Franchement, c'est le genre de mécanisme qui surprend même les clients les plus aguerris, tant il reste absent des brochures glissées lors de l'ouverture de compte. Personne ne prend le temps d'expliquer que retirer ses propres économies peut nécessiter une facture, un compromis de vente ou un devis, comme s'il fallait justifier chaque euro déjà imposé, déjà tracé, déjà à soi.
Le montant de 10 000 € constitue un cap symbolique supplémentaire. Les organismes bancaires doivent signaler à la cellule Tracfin tout retrait ou versement d'espèces dont le montant cumulé dépasse 10 000 € sur un même mois calendaire. Ce signalement systématique, appelé communication systématique d'information, ne signifie absolument pas que vous êtes suspecté de quoi que ce soit. Il s'agit d'une simple obligation statistique, distincte de la déclaration de soupçon qui, elle, cible des opérations réellement atypiques.
Le silence absolu, la règle la plus déroutante
Voici ce qui échappe presque toujours au grand public : si votre banque a des doutes sérieux et transmet une déclaration de soupçon à Tracfin, elle n'a strictement pas le droit de vous en informer. Elle n'a pas le droit de révéler au client l'existence d'un soupçon ni d'une déclaration éventuelle à Tracfin, ce secret professionnel étant absolu. Une contre-intuition presque vertigineuse : votre conseiller peut vous sourire poliment en vous demandant "juste un petit justificatif" tout en sachant pertinemment qu'une procédure est enclenchée en coulisses, sans jamais pouvoir vous le dire.

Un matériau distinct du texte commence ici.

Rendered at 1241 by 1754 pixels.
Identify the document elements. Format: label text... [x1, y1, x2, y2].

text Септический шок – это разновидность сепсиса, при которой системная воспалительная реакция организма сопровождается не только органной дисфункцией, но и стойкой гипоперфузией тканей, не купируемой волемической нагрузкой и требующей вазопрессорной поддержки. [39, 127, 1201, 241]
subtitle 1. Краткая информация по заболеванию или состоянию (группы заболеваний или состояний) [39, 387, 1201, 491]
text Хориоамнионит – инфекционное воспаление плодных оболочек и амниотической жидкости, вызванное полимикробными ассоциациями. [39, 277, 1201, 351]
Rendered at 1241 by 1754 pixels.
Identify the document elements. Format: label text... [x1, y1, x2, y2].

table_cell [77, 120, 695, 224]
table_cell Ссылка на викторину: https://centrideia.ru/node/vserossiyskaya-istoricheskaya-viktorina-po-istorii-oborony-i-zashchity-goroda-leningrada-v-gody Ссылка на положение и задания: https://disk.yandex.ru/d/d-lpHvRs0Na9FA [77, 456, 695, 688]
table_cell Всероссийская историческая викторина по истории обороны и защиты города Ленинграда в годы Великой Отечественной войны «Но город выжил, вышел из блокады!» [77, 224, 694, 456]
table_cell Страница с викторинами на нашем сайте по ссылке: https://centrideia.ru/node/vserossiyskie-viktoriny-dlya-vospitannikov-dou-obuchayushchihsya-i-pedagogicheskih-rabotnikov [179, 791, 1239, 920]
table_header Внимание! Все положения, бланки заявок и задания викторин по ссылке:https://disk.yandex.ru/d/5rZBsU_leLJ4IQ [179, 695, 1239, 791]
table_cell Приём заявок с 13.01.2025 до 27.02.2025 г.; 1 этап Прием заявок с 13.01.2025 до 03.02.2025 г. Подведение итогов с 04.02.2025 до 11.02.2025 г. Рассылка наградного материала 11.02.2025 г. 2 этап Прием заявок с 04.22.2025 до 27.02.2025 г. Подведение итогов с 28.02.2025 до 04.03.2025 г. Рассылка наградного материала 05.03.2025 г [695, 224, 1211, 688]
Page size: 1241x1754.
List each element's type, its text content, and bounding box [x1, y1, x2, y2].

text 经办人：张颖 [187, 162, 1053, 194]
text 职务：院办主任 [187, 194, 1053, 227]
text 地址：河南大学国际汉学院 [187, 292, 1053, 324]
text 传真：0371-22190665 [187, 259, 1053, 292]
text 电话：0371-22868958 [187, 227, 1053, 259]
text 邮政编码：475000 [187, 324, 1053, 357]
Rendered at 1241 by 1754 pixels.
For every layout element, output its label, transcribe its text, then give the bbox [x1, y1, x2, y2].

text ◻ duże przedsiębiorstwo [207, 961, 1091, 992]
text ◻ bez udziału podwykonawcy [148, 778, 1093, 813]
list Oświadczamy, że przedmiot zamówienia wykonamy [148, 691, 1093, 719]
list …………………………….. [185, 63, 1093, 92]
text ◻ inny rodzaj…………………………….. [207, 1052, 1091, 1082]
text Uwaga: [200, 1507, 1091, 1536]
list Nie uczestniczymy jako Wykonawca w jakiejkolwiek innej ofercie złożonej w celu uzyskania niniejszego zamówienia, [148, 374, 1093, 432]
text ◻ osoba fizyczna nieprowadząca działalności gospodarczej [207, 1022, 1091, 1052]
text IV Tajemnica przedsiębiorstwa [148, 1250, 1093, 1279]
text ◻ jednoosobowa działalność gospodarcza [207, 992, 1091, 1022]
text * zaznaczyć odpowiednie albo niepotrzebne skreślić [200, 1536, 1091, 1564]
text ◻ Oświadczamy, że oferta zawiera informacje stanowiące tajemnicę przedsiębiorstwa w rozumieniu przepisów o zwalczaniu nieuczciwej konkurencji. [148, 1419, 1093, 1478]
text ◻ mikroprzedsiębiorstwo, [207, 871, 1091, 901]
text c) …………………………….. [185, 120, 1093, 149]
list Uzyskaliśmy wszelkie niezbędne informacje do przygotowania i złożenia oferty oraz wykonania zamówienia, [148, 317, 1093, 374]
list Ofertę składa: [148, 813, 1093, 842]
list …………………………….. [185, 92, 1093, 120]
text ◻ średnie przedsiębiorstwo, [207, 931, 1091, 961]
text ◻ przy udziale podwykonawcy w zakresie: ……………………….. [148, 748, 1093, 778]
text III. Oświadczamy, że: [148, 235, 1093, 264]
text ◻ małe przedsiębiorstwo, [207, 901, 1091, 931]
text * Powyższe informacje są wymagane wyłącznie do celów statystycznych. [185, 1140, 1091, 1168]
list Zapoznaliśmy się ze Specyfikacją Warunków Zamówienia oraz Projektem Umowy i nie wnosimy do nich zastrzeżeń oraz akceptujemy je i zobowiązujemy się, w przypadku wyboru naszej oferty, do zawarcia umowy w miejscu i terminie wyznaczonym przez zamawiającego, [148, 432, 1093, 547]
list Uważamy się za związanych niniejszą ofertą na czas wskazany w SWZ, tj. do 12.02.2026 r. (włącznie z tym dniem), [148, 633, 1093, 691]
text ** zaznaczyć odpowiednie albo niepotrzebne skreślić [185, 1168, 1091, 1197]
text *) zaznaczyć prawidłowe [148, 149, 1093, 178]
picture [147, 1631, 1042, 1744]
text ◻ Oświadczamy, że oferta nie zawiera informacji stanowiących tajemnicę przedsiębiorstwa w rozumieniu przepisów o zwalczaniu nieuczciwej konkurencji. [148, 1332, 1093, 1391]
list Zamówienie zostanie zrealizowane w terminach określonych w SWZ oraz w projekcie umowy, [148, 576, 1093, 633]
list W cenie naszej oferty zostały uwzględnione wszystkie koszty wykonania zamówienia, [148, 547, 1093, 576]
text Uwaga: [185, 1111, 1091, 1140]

Ce mutisme obligatoire nourrit forcément une forme de malaise diffus chez le client honnête, celui qui n'a strictement rien à cacher mais qui sent le regard suspicieux planer sur une opération pourtant banale. Un achat de voiture d'occasion, un cadeau de mariage, une rénovation payée en liquide à un artisan : autant de motifs parfaitement légitimes qui peuvent malgré tout déclencher des questions.
Comment éviter la mauvaise surprise au guichet
La parade la plus efficace reste l'anticipation. Pour faire un retrait en liquide important au guichet de sa banque, il faut prévenir son banquier 48 heures au moins à l'avance, ce délai permettant à l'agence de commander physiquement les billets, souvent absents du coffre local pour des raisons de sécurité. Préparer en amont une facture, un compromis de vente ou un simple mot expliquant l'usage prévu des fonds évite bien des allers-retours frustrants.
Le refus arbitraire, lui, n'a rien de légal. La banque ne peut pas s'opposer indéfiniment à la restitution de vos fonds sans motif recevable ; en cas de blocage persistant et injustifié, le recours au médiateur bancaire reste gratuit et souvent efficace pour débloquer la situation. Un détail à connaître avant de se présenter, liasse de justificatifs sous le bras, devant un guichet qui n'attendait peut-être qu'une simple explication écrite.